EXERCISE REQUIREMENTS. Copy out verbatim the lines starting at the one containing "pose: elev=180.4 azim=153.7" and ending at the one containing "Dot at: (221, 287)", including both.
============
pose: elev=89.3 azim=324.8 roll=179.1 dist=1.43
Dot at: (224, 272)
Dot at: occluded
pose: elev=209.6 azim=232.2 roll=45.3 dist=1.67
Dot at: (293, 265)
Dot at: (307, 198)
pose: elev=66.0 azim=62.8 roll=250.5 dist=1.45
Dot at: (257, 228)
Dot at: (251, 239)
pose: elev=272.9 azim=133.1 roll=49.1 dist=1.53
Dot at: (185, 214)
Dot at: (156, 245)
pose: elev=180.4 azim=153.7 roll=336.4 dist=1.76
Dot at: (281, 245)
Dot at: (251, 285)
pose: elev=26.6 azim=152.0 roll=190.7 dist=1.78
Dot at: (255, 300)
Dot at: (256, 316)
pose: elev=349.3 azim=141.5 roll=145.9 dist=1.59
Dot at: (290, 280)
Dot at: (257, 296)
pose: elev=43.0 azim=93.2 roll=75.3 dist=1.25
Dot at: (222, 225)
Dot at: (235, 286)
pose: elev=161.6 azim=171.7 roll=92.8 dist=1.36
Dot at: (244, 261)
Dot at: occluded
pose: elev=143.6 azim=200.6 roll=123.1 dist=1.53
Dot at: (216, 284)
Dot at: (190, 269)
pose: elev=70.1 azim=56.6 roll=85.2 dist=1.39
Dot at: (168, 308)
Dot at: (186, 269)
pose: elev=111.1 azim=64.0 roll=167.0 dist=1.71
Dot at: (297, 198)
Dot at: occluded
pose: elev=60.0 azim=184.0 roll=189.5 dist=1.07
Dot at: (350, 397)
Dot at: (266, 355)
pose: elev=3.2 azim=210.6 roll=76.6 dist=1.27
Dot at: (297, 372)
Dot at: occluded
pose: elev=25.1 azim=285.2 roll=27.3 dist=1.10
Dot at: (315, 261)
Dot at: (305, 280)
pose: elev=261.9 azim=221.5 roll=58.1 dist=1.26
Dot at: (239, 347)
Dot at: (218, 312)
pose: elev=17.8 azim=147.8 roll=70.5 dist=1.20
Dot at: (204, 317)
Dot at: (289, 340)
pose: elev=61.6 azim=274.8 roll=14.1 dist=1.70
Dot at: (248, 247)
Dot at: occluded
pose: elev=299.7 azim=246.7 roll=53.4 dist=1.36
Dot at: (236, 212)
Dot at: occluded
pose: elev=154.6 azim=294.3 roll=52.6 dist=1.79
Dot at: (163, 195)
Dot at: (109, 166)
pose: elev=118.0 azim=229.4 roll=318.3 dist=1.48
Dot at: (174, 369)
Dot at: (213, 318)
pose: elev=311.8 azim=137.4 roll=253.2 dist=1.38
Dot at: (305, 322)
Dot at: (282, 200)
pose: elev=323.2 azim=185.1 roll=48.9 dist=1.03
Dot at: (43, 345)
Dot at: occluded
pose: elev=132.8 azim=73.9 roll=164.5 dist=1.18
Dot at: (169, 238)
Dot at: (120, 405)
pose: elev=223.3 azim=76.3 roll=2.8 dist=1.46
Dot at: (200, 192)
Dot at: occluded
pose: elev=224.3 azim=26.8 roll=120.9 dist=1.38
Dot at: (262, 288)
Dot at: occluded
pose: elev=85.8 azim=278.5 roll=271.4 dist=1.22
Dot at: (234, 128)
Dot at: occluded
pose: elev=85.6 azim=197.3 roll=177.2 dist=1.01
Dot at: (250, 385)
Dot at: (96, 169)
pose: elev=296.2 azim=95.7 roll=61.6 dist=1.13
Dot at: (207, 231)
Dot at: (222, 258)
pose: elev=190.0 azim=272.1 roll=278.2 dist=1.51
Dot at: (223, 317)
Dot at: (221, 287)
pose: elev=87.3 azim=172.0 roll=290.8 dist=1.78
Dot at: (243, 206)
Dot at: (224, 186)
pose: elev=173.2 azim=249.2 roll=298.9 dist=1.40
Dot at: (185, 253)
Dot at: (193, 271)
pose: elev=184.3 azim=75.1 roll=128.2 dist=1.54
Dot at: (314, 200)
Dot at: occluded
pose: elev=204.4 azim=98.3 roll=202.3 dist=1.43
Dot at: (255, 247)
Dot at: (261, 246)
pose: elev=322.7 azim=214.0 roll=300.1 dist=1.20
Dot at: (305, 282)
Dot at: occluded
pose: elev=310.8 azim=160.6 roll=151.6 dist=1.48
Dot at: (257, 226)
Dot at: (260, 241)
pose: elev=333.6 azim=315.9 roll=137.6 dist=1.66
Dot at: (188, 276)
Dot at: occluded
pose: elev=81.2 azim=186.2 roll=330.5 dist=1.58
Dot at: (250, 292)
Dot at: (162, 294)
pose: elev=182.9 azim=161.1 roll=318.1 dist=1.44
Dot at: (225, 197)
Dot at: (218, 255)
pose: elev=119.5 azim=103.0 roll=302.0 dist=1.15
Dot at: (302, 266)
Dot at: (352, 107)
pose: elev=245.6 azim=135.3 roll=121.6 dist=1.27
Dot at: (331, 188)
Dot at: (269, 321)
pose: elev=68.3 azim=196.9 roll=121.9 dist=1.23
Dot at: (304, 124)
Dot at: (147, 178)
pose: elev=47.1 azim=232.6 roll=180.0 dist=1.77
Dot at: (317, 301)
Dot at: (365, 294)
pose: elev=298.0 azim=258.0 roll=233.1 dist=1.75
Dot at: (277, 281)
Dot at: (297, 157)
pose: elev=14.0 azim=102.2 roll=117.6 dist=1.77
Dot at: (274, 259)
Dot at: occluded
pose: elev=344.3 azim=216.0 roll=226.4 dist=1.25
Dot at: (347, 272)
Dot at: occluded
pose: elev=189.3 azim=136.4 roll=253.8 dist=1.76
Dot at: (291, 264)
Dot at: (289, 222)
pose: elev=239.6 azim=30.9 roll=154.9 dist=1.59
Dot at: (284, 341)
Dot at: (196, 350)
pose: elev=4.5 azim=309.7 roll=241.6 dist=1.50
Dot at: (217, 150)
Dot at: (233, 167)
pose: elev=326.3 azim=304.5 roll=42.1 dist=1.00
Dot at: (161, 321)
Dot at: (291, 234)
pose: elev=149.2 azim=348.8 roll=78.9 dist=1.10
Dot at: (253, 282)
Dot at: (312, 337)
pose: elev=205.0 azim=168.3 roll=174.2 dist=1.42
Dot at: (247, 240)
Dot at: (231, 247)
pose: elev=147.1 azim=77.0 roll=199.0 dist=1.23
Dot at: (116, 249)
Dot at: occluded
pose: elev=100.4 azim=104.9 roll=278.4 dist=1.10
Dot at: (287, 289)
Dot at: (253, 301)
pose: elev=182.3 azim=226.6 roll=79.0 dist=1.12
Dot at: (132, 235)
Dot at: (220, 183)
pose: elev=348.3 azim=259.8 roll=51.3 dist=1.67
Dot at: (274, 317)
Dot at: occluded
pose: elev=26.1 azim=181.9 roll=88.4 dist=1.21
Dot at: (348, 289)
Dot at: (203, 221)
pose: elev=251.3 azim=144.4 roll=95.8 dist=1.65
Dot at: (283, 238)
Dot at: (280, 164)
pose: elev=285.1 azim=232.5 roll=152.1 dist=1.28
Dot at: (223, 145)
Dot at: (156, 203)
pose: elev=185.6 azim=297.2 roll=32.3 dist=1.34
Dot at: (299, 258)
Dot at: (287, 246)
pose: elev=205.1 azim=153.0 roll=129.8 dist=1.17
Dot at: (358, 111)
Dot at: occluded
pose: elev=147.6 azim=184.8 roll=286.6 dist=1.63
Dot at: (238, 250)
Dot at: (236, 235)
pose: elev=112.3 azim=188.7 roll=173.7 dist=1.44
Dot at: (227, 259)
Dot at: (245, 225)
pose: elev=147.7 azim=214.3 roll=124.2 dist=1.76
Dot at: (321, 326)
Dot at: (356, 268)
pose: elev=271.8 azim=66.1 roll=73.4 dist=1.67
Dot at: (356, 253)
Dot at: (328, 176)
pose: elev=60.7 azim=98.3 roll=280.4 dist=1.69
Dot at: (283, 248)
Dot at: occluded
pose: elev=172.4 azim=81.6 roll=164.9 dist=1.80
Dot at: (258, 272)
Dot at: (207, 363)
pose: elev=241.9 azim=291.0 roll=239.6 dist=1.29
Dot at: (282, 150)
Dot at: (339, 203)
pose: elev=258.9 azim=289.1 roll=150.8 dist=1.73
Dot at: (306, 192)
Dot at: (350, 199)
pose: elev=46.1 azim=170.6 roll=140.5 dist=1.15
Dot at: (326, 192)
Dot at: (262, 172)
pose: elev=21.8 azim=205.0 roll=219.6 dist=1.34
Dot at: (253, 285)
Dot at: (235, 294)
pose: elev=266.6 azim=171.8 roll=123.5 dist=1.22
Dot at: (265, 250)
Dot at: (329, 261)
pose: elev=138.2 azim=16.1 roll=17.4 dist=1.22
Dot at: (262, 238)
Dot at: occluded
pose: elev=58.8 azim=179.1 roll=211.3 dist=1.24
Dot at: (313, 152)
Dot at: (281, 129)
============
REPLY TO THE TASK.
pose: elev=180.4 azim=153.7 roll=336.4 dist=1.76
Dot at: (281, 245)
Dot at: (251, 285)
pose: elev=26.6 azim=152.0 roll=190.7 dist=1.78
Dot at: (255, 300)
Dot at: (256, 316)
pose: elev=349.3 azim=141.5 roll=145.9 dist=1.59
Dot at: (290, 280)
Dot at: (257, 296)
pose: elev=43.0 azim=93.2 roll=75.3 dist=1.25
Dot at: (222, 225)
Dot at: (235, 286)
pose: elev=161.6 azim=171.7 roll=92.8 dist=1.36
Dot at: (244, 261)
Dot at: occluded
pose: elev=143.6 azim=200.6 roll=123.1 dist=1.53
Dot at: (216, 284)
Dot at: (190, 269)
pose: elev=70.1 azim=56.6 roll=85.2 dist=1.39
Dot at: (168, 308)
Dot at: (186, 269)
pose: elev=111.1 azim=64.0 roll=167.0 dist=1.71
Dot at: (297, 198)
Dot at: occluded
pose: elev=60.0 azim=184.0 roll=189.5 dist=1.07
Dot at: (350, 397)
Dot at: (266, 355)
pose: elev=3.2 azim=210.6 roll=76.6 dist=1.27
Dot at: (297, 372)
Dot at: occluded
pose: elev=25.1 azim=285.2 roll=27.3 dist=1.10
Dot at: (315, 261)
Dot at: (305, 280)
pose: elev=261.9 azim=221.5 roll=58.1 dist=1.26
Dot at: (239, 347)
Dot at: (218, 312)
pose: elev=17.8 azim=147.8 roll=70.5 dist=1.20
Dot at: (204, 317)
Dot at: (289, 340)
pose: elev=61.6 azim=274.8 roll=14.1 dist=1.70
Dot at: (248, 247)
Dot at: occluded
pose: elev=299.7 azim=246.7 roll=53.4 dist=1.36
Dot at: (236, 212)
Dot at: occluded
pose: elev=154.6 azim=294.3 roll=52.6 dist=1.79
Dot at: (163, 195)
Dot at: (109, 166)
pose: elev=118.0 azim=229.4 roll=318.3 dist=1.48
Dot at: (174, 369)
Dot at: (213, 318)
pose: elev=311.8 azim=137.4 roll=253.2 dist=1.38
Dot at: (305, 322)
Dot at: (282, 200)
pose: elev=323.2 azim=185.1 roll=48.9 dist=1.03
Dot at: (43, 345)
Dot at: occluded
pose: elev=132.8 azim=73.9 roll=164.5 dist=1.18
Dot at: (169, 238)
Dot at: (120, 405)
pose: elev=223.3 azim=76.3 roll=2.8 dist=1.46
Dot at: (200, 192)
Dot at: occluded
pose: elev=224.3 azim=26.8 roll=120.9 dist=1.38
Dot at: (262, 288)
Dot at: occluded
pose: elev=85.8 azim=278.5 roll=271.4 dist=1.22
Dot at: (234, 128)
Dot at: occluded
pose: elev=85.6 azim=197.3 roll=177.2 dist=1.01
Dot at: (250, 385)
Dot at: (96, 169)
pose: elev=296.2 azim=95.7 roll=61.6 dist=1.13
Dot at: (207, 231)
Dot at: (222, 258)
pose: elev=190.0 azim=272.1 roll=278.2 dist=1.51
Dot at: (223, 317)
Dot at: (221, 287)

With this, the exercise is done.